● Text shown
=====

As ASIC cracks down on compliance, boards must consider their role in setting and enforcing corporate culture, senior partners at Jones Day have warned.

A paper penned by Jones Day partner-in-charge Tim L’Estrange, with the assistance of partner Mark Crean and associate Amelia Berczelly, suggested ASIC is increasingly focused on corporate culture within major organisations.

In this environment, Mr L’Estrange said boards, especially in the financial services sector, need to “ensure their governance systems are effective to withstand both regulator and potential judicial scrutiny”.

According to Mr L'Estrange, the key is understanding the standard to which directors will be held “when it comes to breaches of law that [ASIC] believes flow from a board’s failure to engage in proper oversight of corporate culture”.

He warned directors owe a duty of care and diligence under both general law and the Corporations Act to take “all reasonable steps to place themselves in a position to guide and monitor the management of the company”.

In a recent 2011 judgment against the directors of Centro Properties Group, the Federal Court held the term “all reasonable steps” was determined objectively by reference to circumstances.

At a minimum, directors must “take a diligent and intelligent interest in the information either available to them or which they might appropriately demand [from other employees/agents]”.

In addition, a director must be “familiar with the fundamentals of the business” and “is under a continuing obligation to keep informed".

Mr L’Estrange suggested that as a starting point, boards seek to identify “key governance and business principles and effectively communicate these principles to stakeholders".

These values, which will be specific to the business, will set the tone for the company’s culture, he suggested.

“In terms of monitoring corporate culture, boards need to have an effective, probative and independent system to receive timely and relevant information about the company’s affairs in a systematic, rather than reactive, way,” he wrote.

For directors, this may mean having an inquiring mind, putting processes in place to manage conflicts of interest and, at times, engaging an independent review.

Where the company or an employee has been accused of unlawful conduct, courts and regulators will look at “whether the misconduct arises out of a systemic governance failure within the organisation.”

“In this regard, courts and regulators are likely to look critically at how boards have objectively tested the company’s adherence to its own governance principles, policies and practices to deter the risk of that kind of misconduct occurring in the first place,” Mr L’Estrange wrote.

=====

● Given information
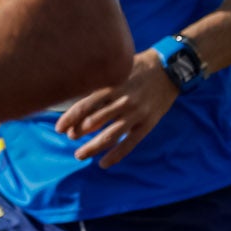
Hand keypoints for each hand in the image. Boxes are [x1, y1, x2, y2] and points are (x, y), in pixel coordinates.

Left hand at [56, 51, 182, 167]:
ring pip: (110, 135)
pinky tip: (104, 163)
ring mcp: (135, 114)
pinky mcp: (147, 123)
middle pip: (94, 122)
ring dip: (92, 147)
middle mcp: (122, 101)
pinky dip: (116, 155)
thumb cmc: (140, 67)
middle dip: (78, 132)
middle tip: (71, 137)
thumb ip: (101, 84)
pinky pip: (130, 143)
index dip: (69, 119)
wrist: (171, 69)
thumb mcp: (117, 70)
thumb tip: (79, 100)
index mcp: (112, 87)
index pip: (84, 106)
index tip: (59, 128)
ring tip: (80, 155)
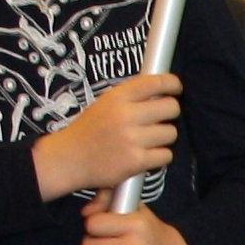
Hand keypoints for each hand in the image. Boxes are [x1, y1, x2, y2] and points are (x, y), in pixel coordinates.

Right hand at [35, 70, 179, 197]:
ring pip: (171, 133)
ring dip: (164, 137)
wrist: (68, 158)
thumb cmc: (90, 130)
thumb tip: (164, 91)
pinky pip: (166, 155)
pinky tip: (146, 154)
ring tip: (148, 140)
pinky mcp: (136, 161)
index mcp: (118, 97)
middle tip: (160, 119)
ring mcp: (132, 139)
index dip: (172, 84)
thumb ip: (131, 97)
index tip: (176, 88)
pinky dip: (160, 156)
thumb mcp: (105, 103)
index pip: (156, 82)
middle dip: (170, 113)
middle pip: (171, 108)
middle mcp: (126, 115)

=====

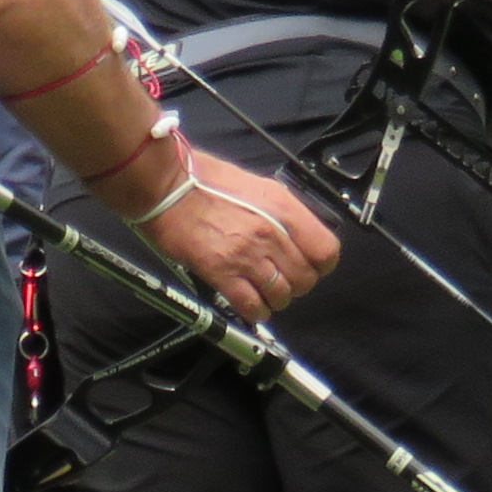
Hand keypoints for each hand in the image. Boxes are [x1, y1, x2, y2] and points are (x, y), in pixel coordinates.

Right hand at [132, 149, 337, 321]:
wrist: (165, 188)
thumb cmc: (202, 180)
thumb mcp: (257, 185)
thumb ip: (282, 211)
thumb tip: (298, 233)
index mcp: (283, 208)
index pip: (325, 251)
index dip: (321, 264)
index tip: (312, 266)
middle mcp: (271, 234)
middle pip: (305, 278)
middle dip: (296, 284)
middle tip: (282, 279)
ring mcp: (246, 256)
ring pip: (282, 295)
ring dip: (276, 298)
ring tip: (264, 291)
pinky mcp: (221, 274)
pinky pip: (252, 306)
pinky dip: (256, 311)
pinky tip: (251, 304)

=====

● Directions
- A) According to the article on board oversight of corporate culture, which court delivered the 2011 judgment against the directors of Centro Properties Group?
- B) From the article on board oversight of corporate culture, extract the passage that begins with the words containing "In a recent" and ends with "culture, he suggested.".

● Per-task answers
- A) The Federal Court.

- B)
In a recent 2011 judgment against the directors of Centro Properties Group, the Federal Court held the term “all reasonable steps” was determined objectively by reference to circumstances.

At a minimum, directors must “take a diligent and intelligent interest in the information either available to them or which they might appropriately demand [from other employees/agents]”.

In addition, a director must be “familiar with the fundamentals of the business” and “is under a continuing obligation to keep informed".

Mr L’Estrange suggested that as a starting point, boards seek to identify “key governance and business principles and effectively communicate these principles to stakeholders".

These values, which will be specific to the business, will set the tone for the company’s culture, he suggested.